Harel, Hizbullah'ın da her gün ülkenin kuzeyine ve orta kesimlerine yüzlerce roket fırlatmasına rağmen askeri yeteneklerinin önemli ölçüde azaltıldığını savundu.
"Ordu kuvvetlerinin ve istihbarat servisinin askeri başarılarındaki iyileşmenin, daha fazla askeri baskıya ve aynı zamanda siyasi diplomasiye bağlı olacağını" belirten Harel, yazısında şunları kaydetti:
"Hükümetin bu diplomatik ufku sağlama niyeti yok. Hükümete göre Gazze'de bir anlaşma olmayacak. Lübnan'da çözüm daha basit olduğu için daha ümitli bir durum söz konusu. Ancak savaşın, özellikle de Gazze'de devam etmesi, Netanyahu'nun siyasi hayatta kalmasına hizmet ediyor ve kararları o verdiği sürece savaşın biteceğine inanmak zor."
Harel, bu bağlamda Netanyahu'nun en yakın danışmanlarından Tümgeneral Yaakov Amidror'un, bu hafta başında İsrail devlet televizyonu KAN'a verdiği röportajda, esir takası anlaşmasının Hamas'ın Gazze'de yönetimini sürdürmesine izin verdiği için uygulanamayacağını söylediğine dikkati çekti.
İsrail'in Gazze Şeridi'ndeki saldırıların Netanyahu'nun kişisel çıkarlarına hizmet ettiğini belirten Harel, bunun Netanyahu iktidarını tehdit eden "erken seçimler, 7 Ekim saldırısının başarısızlıklarıyla ilgili bir soruşturma komitesi oluşturulması ve aralık ayında ceza davasında ifadesinin alınması" olmak üzere üç tehlikeyi ortadan kaldırdığını aktardı.

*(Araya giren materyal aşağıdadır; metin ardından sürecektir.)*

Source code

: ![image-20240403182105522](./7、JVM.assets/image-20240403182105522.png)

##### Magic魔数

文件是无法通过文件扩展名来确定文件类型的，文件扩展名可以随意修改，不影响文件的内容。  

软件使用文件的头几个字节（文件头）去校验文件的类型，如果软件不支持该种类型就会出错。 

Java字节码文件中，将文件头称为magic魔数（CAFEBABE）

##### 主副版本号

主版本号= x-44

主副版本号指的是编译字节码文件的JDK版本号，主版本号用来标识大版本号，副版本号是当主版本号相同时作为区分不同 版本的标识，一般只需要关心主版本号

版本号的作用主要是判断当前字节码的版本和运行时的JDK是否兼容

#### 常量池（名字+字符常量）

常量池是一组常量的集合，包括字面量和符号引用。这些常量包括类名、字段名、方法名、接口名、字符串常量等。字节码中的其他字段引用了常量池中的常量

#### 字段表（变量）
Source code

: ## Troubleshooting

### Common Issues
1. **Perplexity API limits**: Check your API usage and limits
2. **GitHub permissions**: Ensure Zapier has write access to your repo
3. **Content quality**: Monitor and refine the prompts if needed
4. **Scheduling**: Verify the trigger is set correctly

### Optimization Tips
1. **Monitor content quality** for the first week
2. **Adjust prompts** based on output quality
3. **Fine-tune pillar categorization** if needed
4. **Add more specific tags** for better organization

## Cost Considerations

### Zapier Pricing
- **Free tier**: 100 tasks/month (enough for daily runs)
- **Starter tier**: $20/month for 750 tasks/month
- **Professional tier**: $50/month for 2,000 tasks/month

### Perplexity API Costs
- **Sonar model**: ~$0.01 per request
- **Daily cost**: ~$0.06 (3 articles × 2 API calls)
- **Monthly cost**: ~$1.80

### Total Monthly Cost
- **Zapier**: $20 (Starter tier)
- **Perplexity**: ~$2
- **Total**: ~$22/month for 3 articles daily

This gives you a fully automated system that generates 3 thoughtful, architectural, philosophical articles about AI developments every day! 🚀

İsrail'in Gazze'yi işgalinde 7 Ekim sonrası
Hamas'ın silahlı kanadı İzzeddin el-Kassam Tugayları, "Filistinlilere ve başta Mescid-i Aksa olmak üzere kutsal değerlere yönelik sürekli ihlallere karşılık verme" gerekçesiyle İsrail'e 7 Ekim 2023'te kapsamlı saldırı düzenledi.
İsrail, 7 Ekim'deki saldırılarda 1200 İsraillinin öldüğünü, 5 bin 132 kişinin de yaralandığını açıkladı.
İsrail'in 7 Ekim'den bu yana Gazze Şeridi'ne düzenlediği saldırılarda yaklaşık 17 bin 210'u çocuk, 11 bin 742’si kadın olmak üzere 43 bin 764 Filistinli öldü, 103 bin 490 kişi yaralandı.
Enkaz altında halen binlerce ölü olduğu bildirilirken, halkın sığındığı hastane ve eğitim kurumları hedef alınarak sivil altyapı da tahrip ediliyor.
İsrail ordusu, Gazze Şeridi'ne saldırılarının başladığı 7 Ekim'den bu yana 373’ü karadan işgal sürecinde olmak üzere 793 askerinin öldüğünü duyurdu.
Çatışmalara 24 Kasım 2023'te 4 günlüğüne verilen ve daha sonra 3 gün daha uzatılan "insani ara"da 81 İsrailli ve 240 Filistinli esir karşılıklı serbest bırakıldı. Öte yandan İsrail, binlerce Filistinliyi alıkoyup hapsetmeye devam etti.
İşgal altındaki Batı Şeria ve Doğu Kudüs'te de 7 Ekim 2023'ten bu yana İsrail askerleri ile Filistin topraklarını gasbeden İsraillilerin saldırılarında 167’si çocuk 783 Filistinli hayatını kaybetti.